--- ESTRATTO DEL TESTO ---
##############################
Filosofa, docente in numerosi atenei italiani ed europei, Roberta De Monticelli è attualmente insegnante di “Filosofia della persona” presso il San Raffaele di Milano, dove ha creato un Laboratorio di fenomenologia e scienza della persona. Ha trasfuso la sua attività di studiosa e ricercatrice in un rigoroso impegno morale di denuncia del degrado del costume contemporaneo. Tra i suoi recenti libri, Al di qua del bene e del male e La questione morale.
"Mia madre mi ha spesso rimproverato di aver sempre sistematicamente rimosso tutto il mio passato, di essere per così dire una smemorata compulsiva, una sorta di macchina dell’oblio. C’è una verità profonda – anche se non forse proprio letterale – in questa accusa. In un senso è vero che l’ossessione della chiarezza devasta la memoria. Ogni snodo concettuale, ogni conquista, o almeno ogni magari illusoria gioia di aver afferrato l’essenza di qualcosa mi è costata l’oblio di mille fatti, di mille incontri, di mille scoramenti o scoperte, di tanti affetti e… di tanto sapere. Sapere di fatti, di immagini, di ritmi, di ombre, di volti, di giorni….. Ma non per colpa dell’astrazione inerente al pensare, come subito penserà chi legge. Al contrario: perché ciascuno di questi fatti, immagini, ritmi, ombre, volti, giorni avrebbe potuto diventare l’esemplare della sua idea – della sua essenza. Ma uno basta per mille, sradicato sue dalle circostanze. Perché è anche feroce, la fame dell’essenziale. Può cogliere i fiori, e sradicarli… Io credo che il filosofo abbia una vocazione contraria a quella dello storico, e può anche terribilmente soffrirne! Nulla come l’incontro con uno storico dallo spirito vivo, profondo, curioso e disposto a perdersi nell’infinito del dettaglio e delle circostanze ti fa capire quanto dell’avventura cognitiva e dunque della memoria, ma anche della vita interiore tutta intera, il lavoro feroce della chiarezza rischi di sacrificare. Da cui gli episodi di vera e propria 'desolazione' in cui l’anima del filosofo cade, di tanto in tanto, i periodi di terribile aridità e senso di vuoto… Che alcuni filosofi famosi, la cui stirpe discende da quella di Ockham – l’inventore del rasoio omonimo, ovvero del principio che bisogna moltiplicare le entità senza necessità – hanno erroneamente elevato a condizione elettiva del filosofo, quasi fosse una questione di gusti: il “gusto per i paesaggi desertici” è una frase famosa che definisce il pensiero di Quine…" .
##############################
--- COMPITI DA SVOLGERE ---
1. Trascrivi parola per parola la parte dell'estratto che va da "Filosofa, docente in" a "La questione morale.", estremi compresi.
2. Secondo l'estratto, dove insegna attualmente Roberta De Monticelli "Filosofia della persona"?
I dati non hanno alcun ruolo in questo lavoro.

--- DATI FORNITI ---
##############################
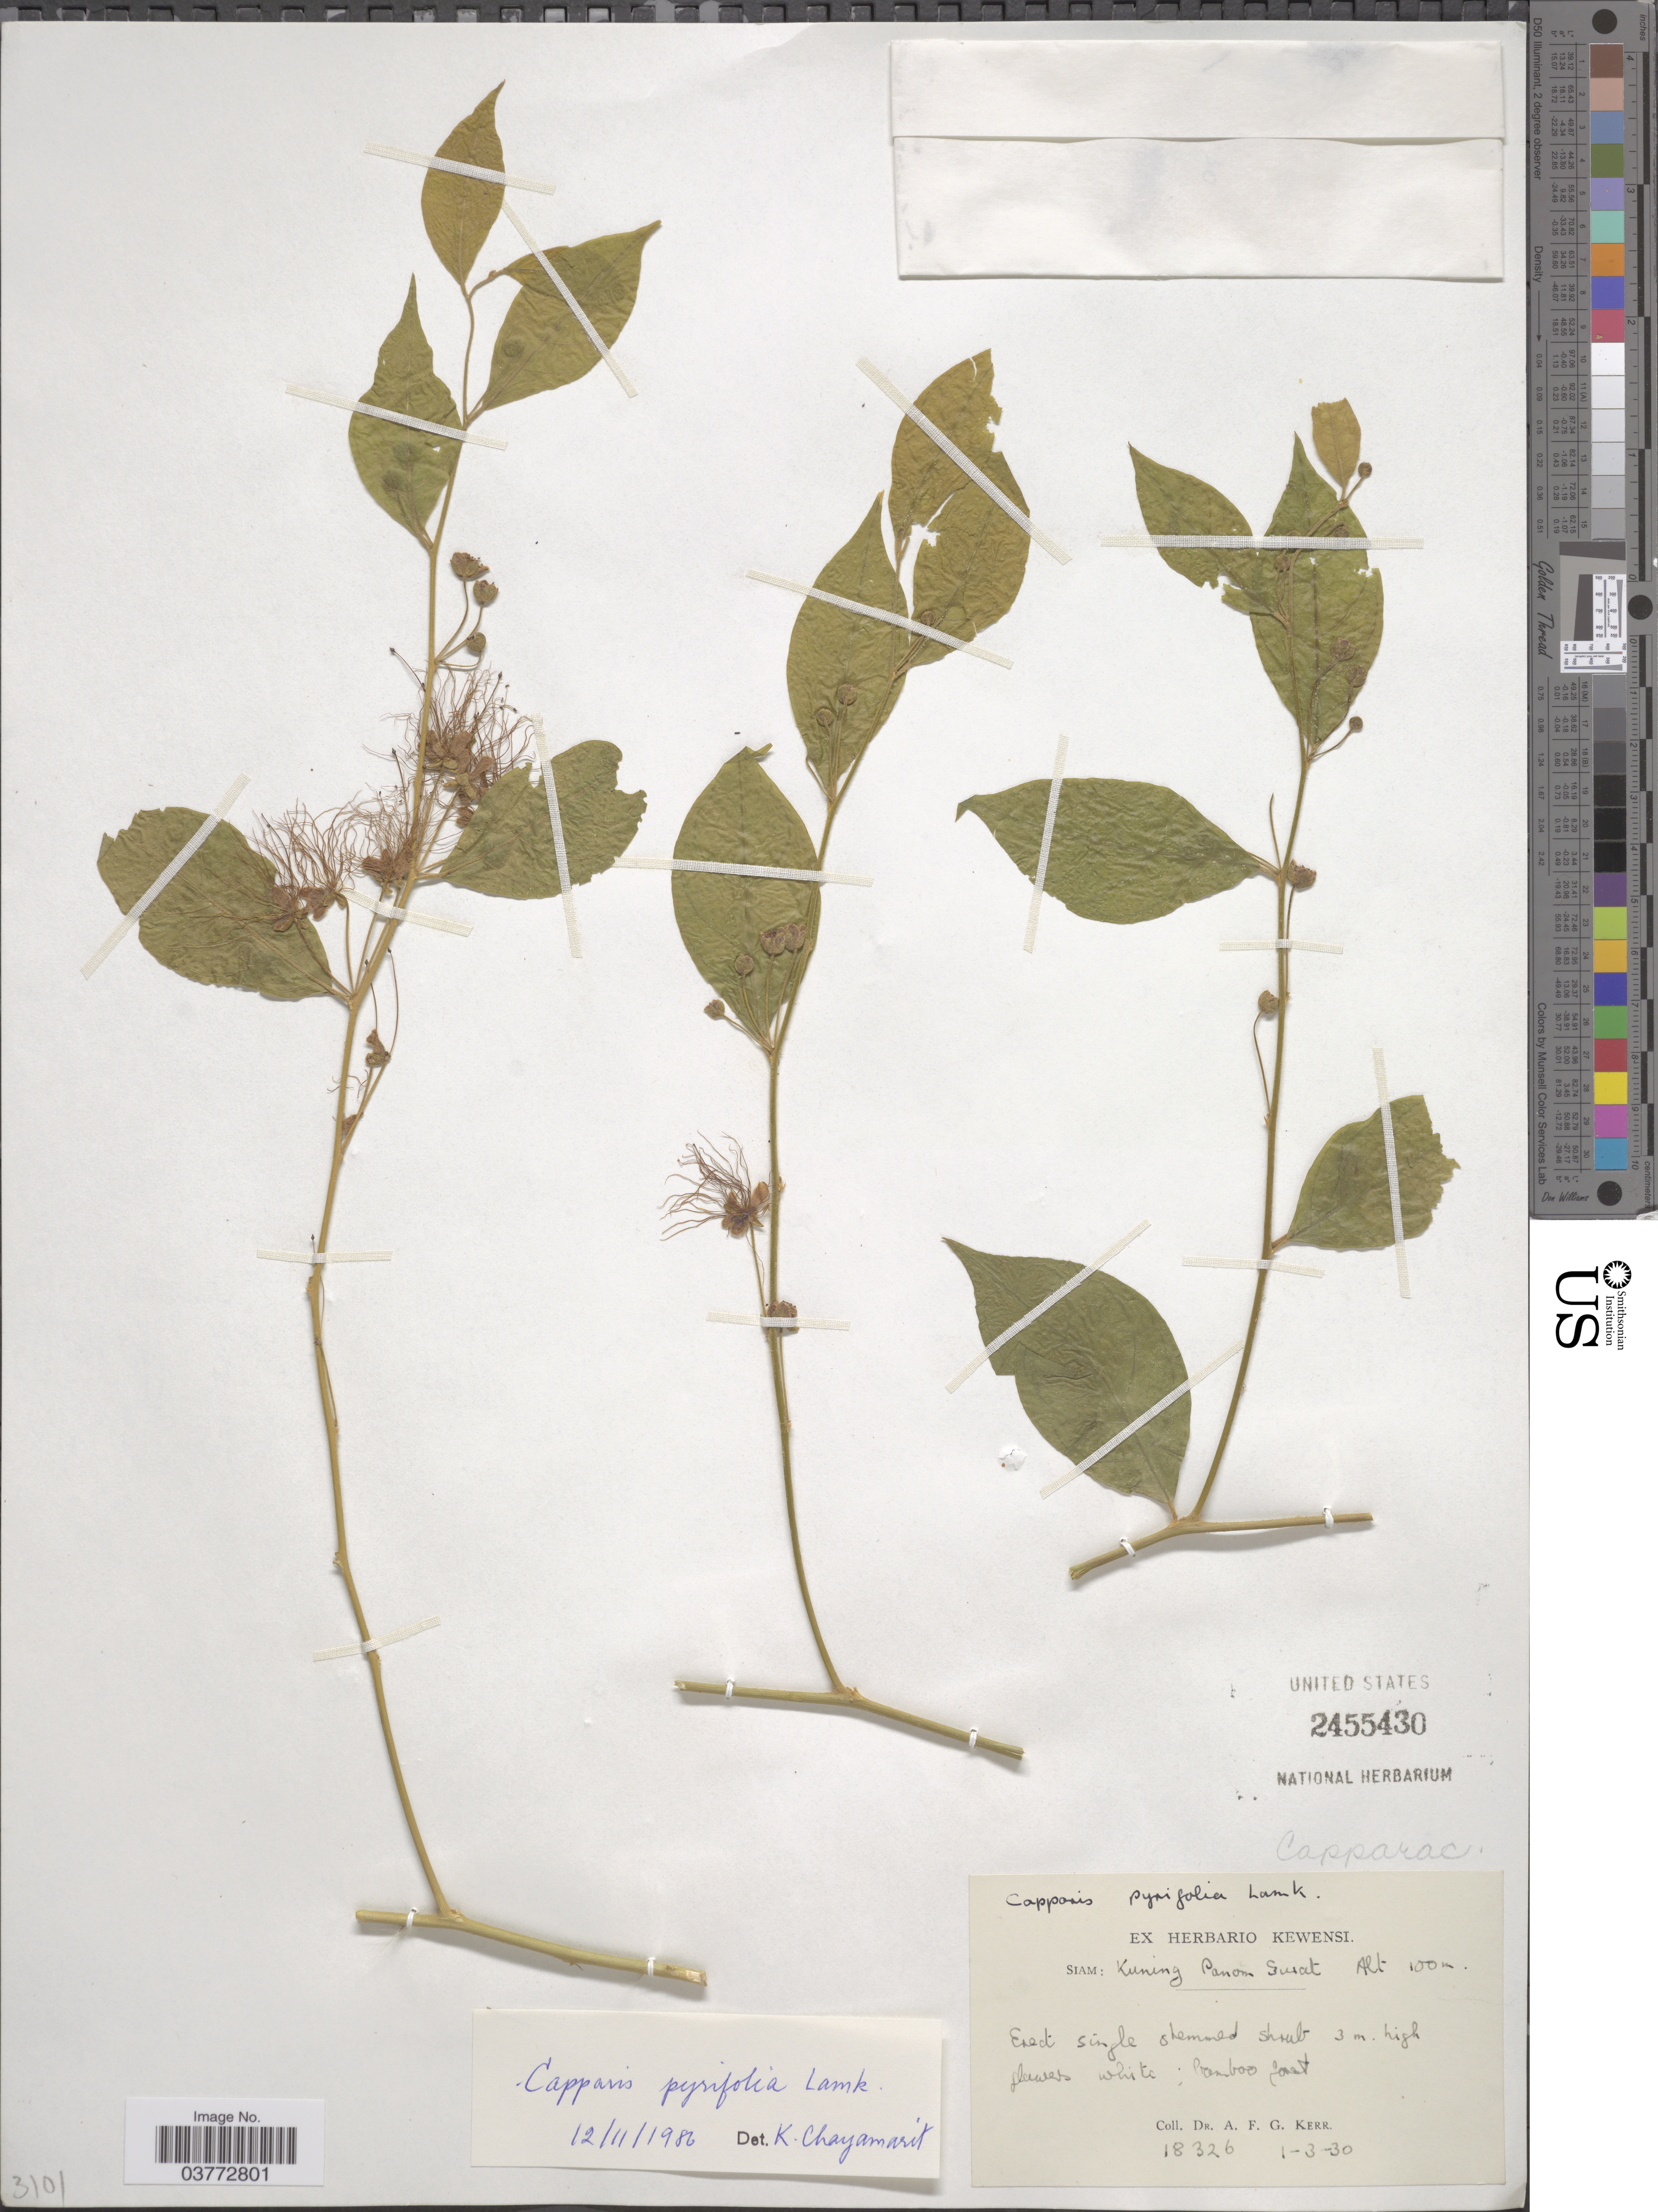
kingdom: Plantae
##############################
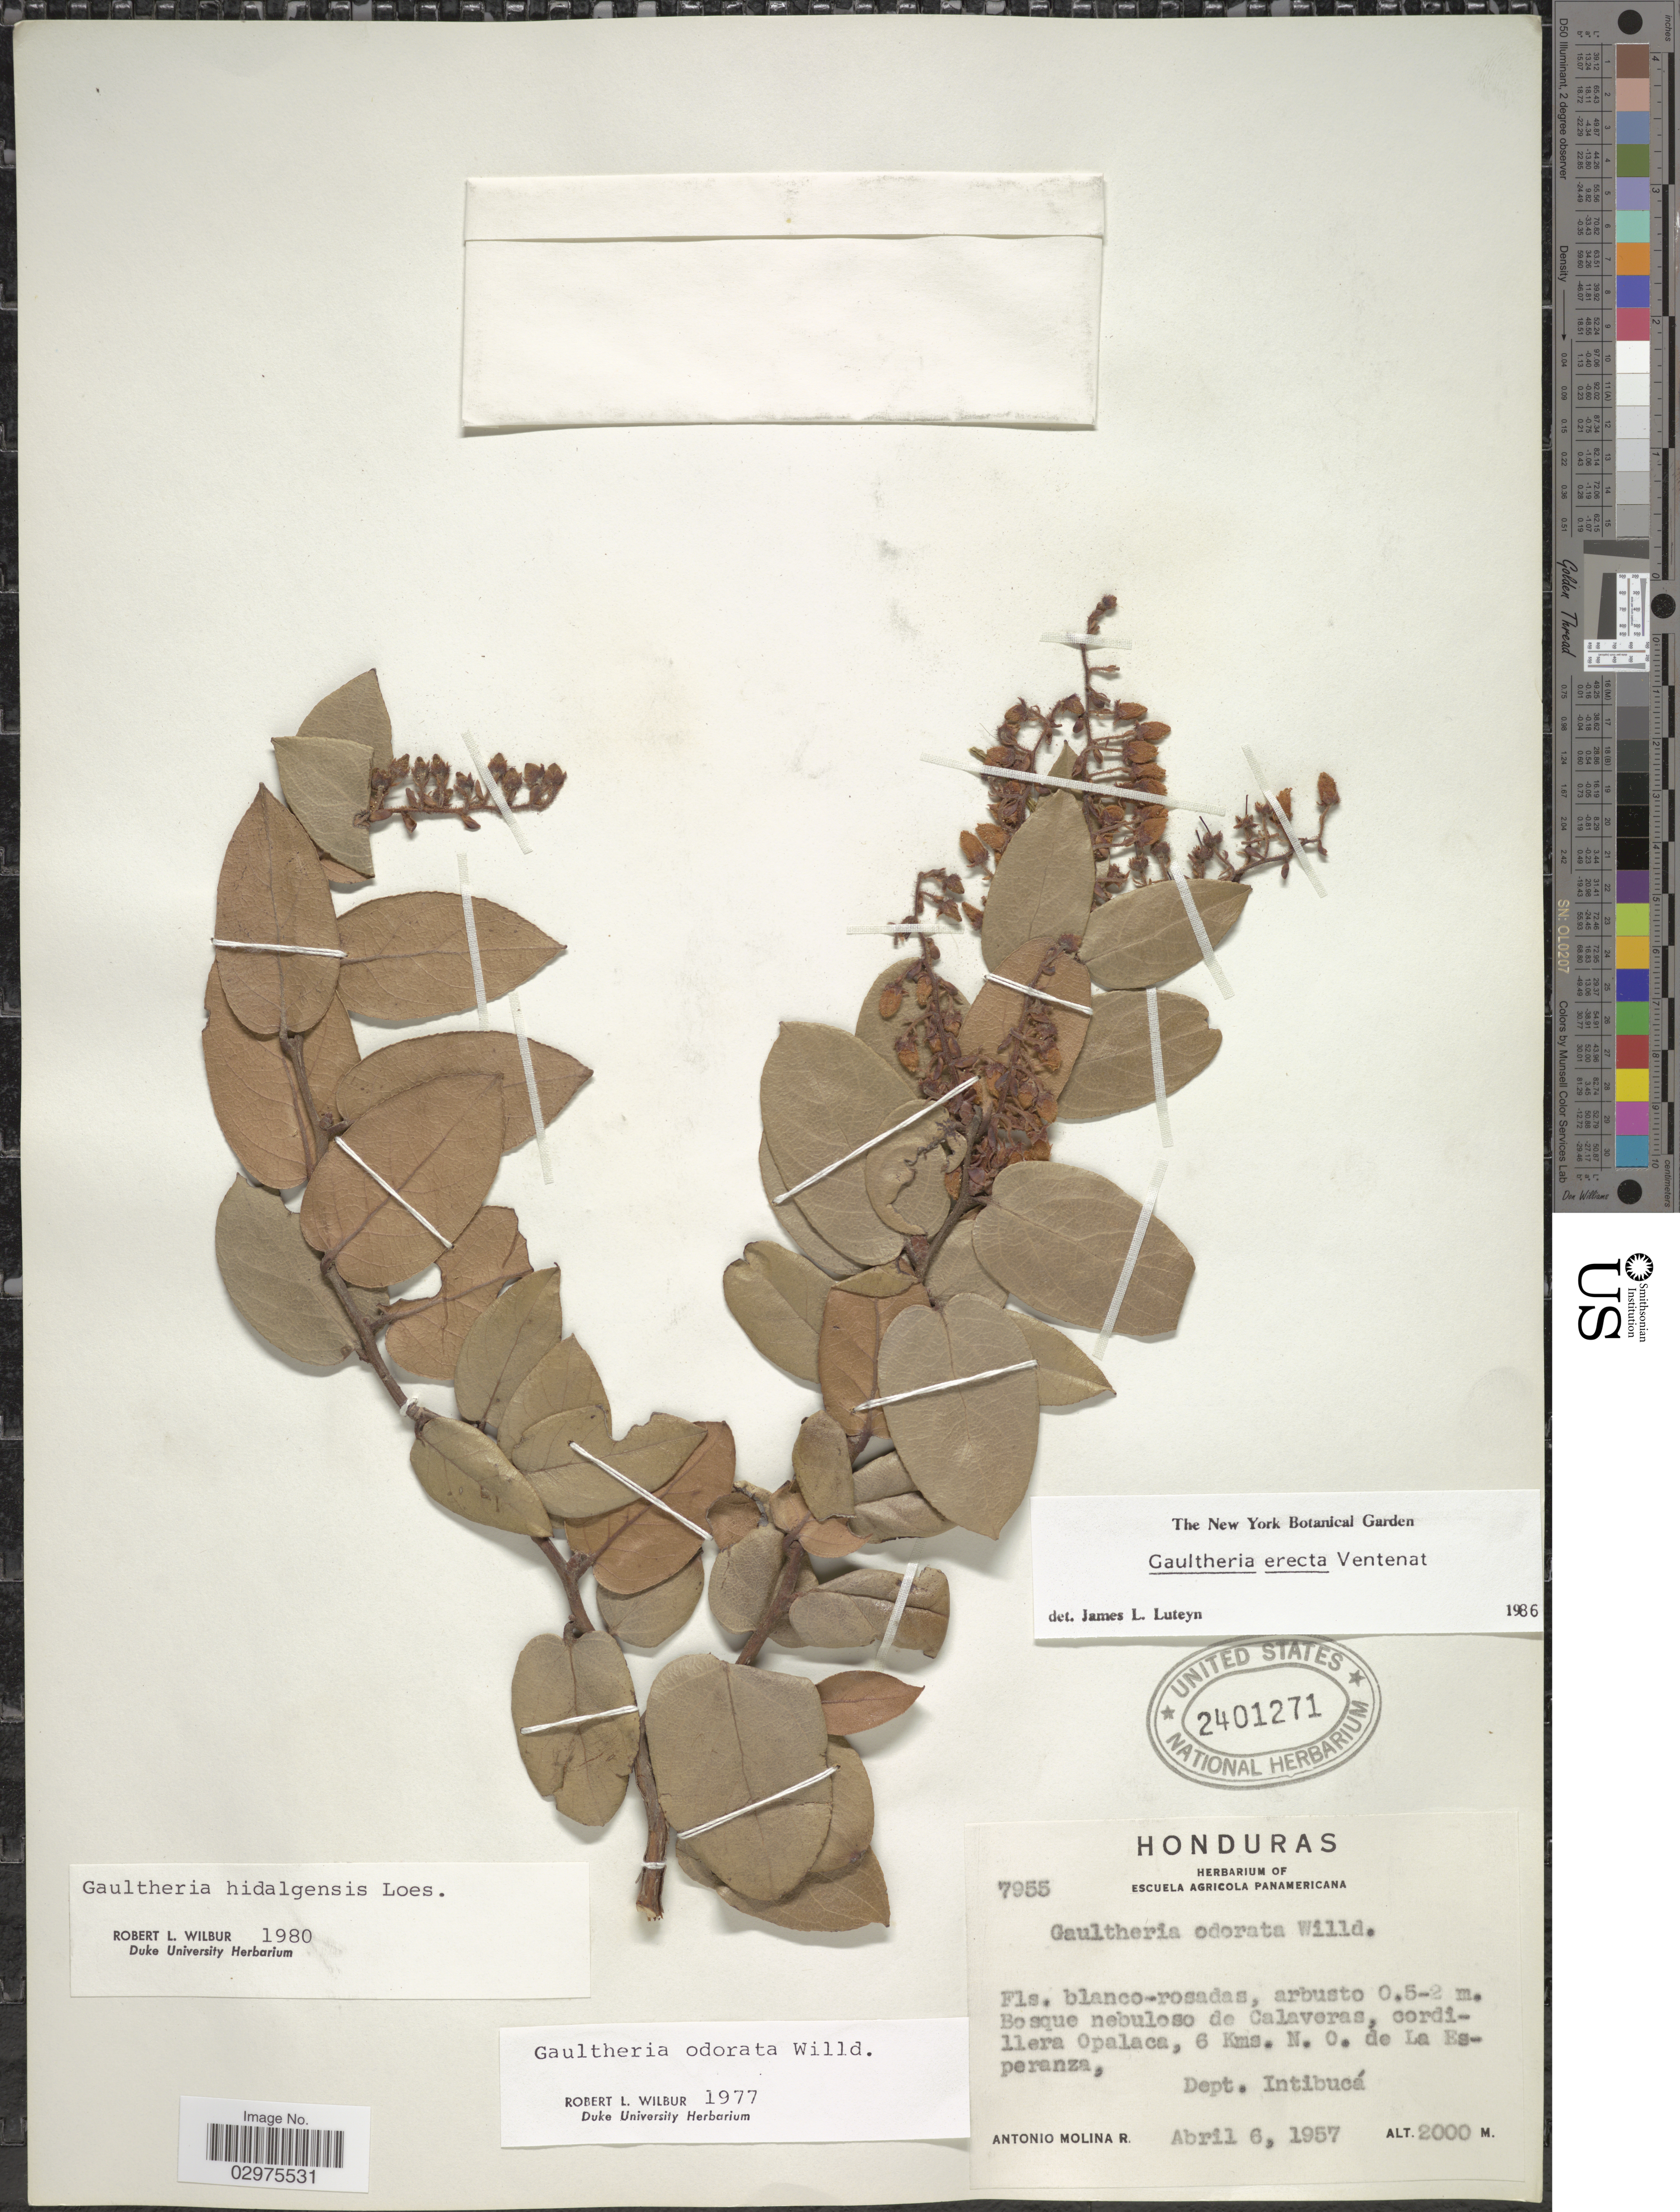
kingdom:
##############################
--- RISULTATI DELL'ESERCIZIO ---
1.
Filosofa, docente in numerosi atenei italiani ed europei, Roberta De Monticelli è attualmente insegnante di “Filosofia della persona” presso il San Raffaele di Milano, dove ha creato un Laboratorio di fenomenologia e scienza della persona. Ha trasfuso la sua attività di studiosa e ricercatrice in un rigoroso impegno morale di denuncia del degrado del costume contemporaneo. Tra i suoi recenti libri, Al di qua del bene e del male e La questione morale.

2. Al San Raffaele di Milano.